The findings of this study do not show there was a difference in the longer-term outcome between those babies treated with iNO and those that were not. The findings are compatible with those of the NICHD trial where there was no difference in neurodevelopmental impairment among survivors at 18–22 months,12 and impairment was present in 47% of iNO survivors and 46% of controls. The trial in which iNO treatment was associated with improved neuro-developmental outcomes at 2 years of age9 included a population of preterm babies who had less severe lung disease than those babies in the INNOVO trial and the NICHD trial. It is possible that the babies that were treated in the INNOVO trial were so sick to start with that the potential for benefits was limited. Future studies therefore need to concentrate on determining what premature population might be appropriate for treatment with iNO.
Further studies published recently reporting short-term outcomes have aimed to address this issue12 13 and an ongoing trial in European centres will also provide further data. Both of these new published trials focused on babies with markedly less severe lung disease than those included in either INNOVO or the NICHD trial. Both studies showed some clinically important improvements in the treated babies but in both cases these represented improvements in a subset rather than an across-the-board benefit for the treated group of babies.
A full economic assessment at 1 and 4 years was incorporated into the initial design of the study. We were unable to demonstrate that health gains at 4 years offset the extra costs associated with iNO at 1 year.6 Although the numbers are small this cost analysis adds to the evidence suggesting that iNO used in this way and in this group of babies is unlikely to be a cost-effective intervention for severe respiratory failure in preterm infants.
Given our findings the challenge remains to identify those premature babies whose response to NO leads to health improvements that justify these additional costs. At the moment that information remains elusive.
The INNOVO study also looked at a population of term infants and the long-term outcome of these babies is currently being analysed.

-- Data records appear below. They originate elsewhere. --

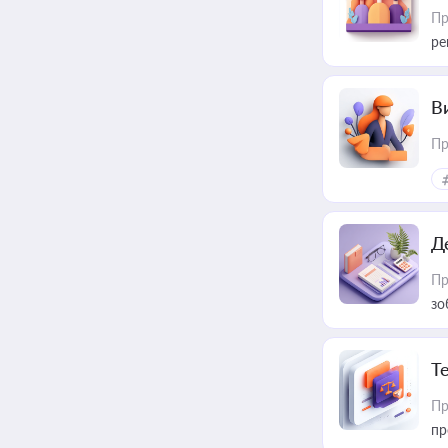
Пр
ре
В
Пр
Д
Пр
зо
T
Пр
пр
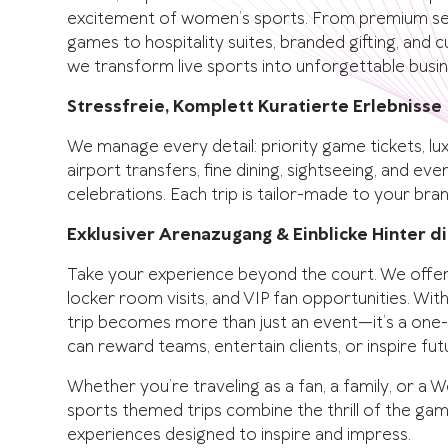
excitement of women’s sports. From premium s
games to hospitality suites, branded gifting, and
we transform live sports into unforgettable bus
Stressfreie, Komplett Kuratierte Erlebnisse
We manage every detail: priority game tickets, lu
airport transfers, fine dining, sightseeing, and e
celebrations. Each trip is tailor-made to your bra
Exklusiver Arenazugang & Einblicke Hinter di
Take your experience beyond the court. We offer 
locker room visits, and VIP fan opportunities. With
trip becomes more than just an event—it’s a one-
can reward teams, entertain clients, or inspire fut
Whether you’re traveling as a fan, a family, or a
sports themed trips combine the thrill of the g
experiences designed to inspire and impress.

What is already known on this topic
There has been no significant effect demonstrated of short-term use of iNO on mortality, bronchopulmonary dysplasia or risk of intraventricular haemorrhage in preterm infants with severe respiratory failure.
Follow-up studies to the age of 2 years have shown conflicting results in terms of long-term health status, neurodisability and developmental delay.
What this study adds
This is the only trial of iNO in preterm babies with follow-up to age of 4–5 years.
This study did not demonstrate that the use of iNO for severe respiratory failure in preterm babies provides either benefit or harm in terms of longer-term clinical effectiveness.
We would very much like to thank all the children and parents who took part in this study. We would also like to thank Neil Marlow and Adena Rose for their help in training the two paediatricians.
Competing interests: David Field has been a paid speaker and has received support from British Oxygen and Ino Therapeutics.
Funding: This study was funded by a grant from the Medical Research Council.
Ethics approval: The follow-up study was approved by the Multicentre Research Ethics Committee, London, UK.